[Opening Information shown section]

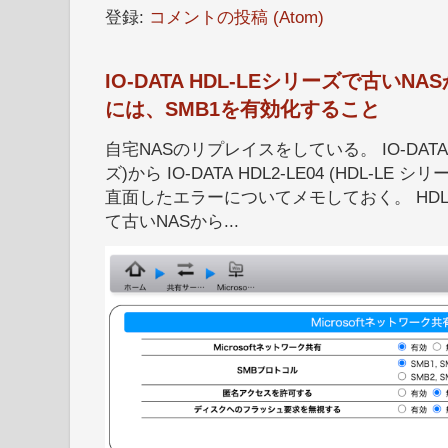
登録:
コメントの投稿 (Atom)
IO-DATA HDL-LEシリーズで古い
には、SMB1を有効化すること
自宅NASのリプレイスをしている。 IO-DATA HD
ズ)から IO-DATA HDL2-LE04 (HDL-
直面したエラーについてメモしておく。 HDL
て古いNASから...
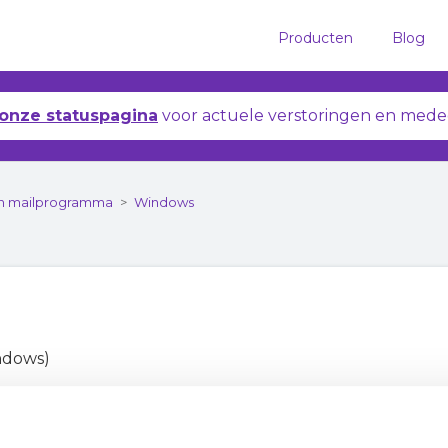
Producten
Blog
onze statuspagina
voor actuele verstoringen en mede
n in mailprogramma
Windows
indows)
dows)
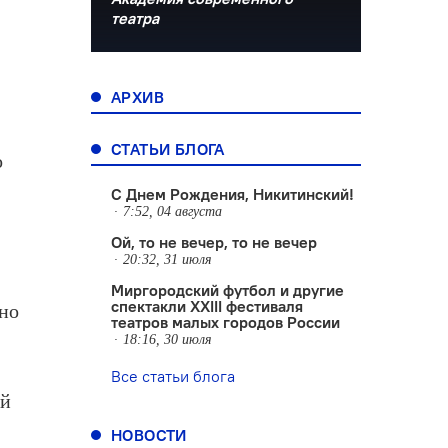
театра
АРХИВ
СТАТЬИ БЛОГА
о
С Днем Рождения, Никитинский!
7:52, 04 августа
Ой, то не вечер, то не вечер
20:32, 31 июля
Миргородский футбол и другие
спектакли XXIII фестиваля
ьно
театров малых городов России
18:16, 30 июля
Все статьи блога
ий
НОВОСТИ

[Closing Information shown section]
[Opening Information shown section]

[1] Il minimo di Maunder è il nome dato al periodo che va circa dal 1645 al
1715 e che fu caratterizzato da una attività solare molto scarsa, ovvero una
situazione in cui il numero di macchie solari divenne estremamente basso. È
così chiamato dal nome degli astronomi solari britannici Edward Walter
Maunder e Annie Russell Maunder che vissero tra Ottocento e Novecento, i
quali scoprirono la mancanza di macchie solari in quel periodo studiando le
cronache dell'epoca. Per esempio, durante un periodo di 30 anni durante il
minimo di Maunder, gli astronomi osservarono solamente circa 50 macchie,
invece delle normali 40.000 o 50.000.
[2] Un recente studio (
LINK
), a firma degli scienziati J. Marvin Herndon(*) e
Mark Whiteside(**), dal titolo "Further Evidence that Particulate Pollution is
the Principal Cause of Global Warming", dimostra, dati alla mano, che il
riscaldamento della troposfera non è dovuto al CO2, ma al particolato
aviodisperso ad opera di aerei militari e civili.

[Closing Information shown section]
[Opening Information shown section]

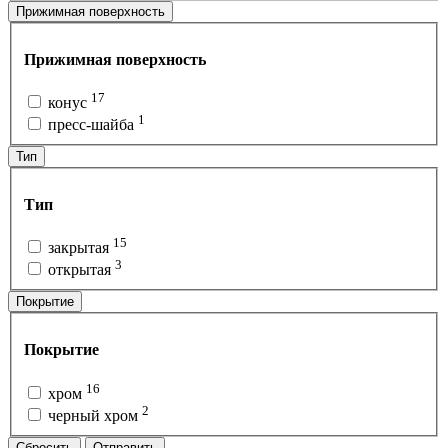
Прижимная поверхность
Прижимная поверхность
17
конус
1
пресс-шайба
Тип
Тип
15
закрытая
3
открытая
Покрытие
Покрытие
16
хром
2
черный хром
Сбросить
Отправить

[Closing Information shown section]

Task: Line count for "circa": count the lines in the records above that hold this word, and give only the number.

Your response: 2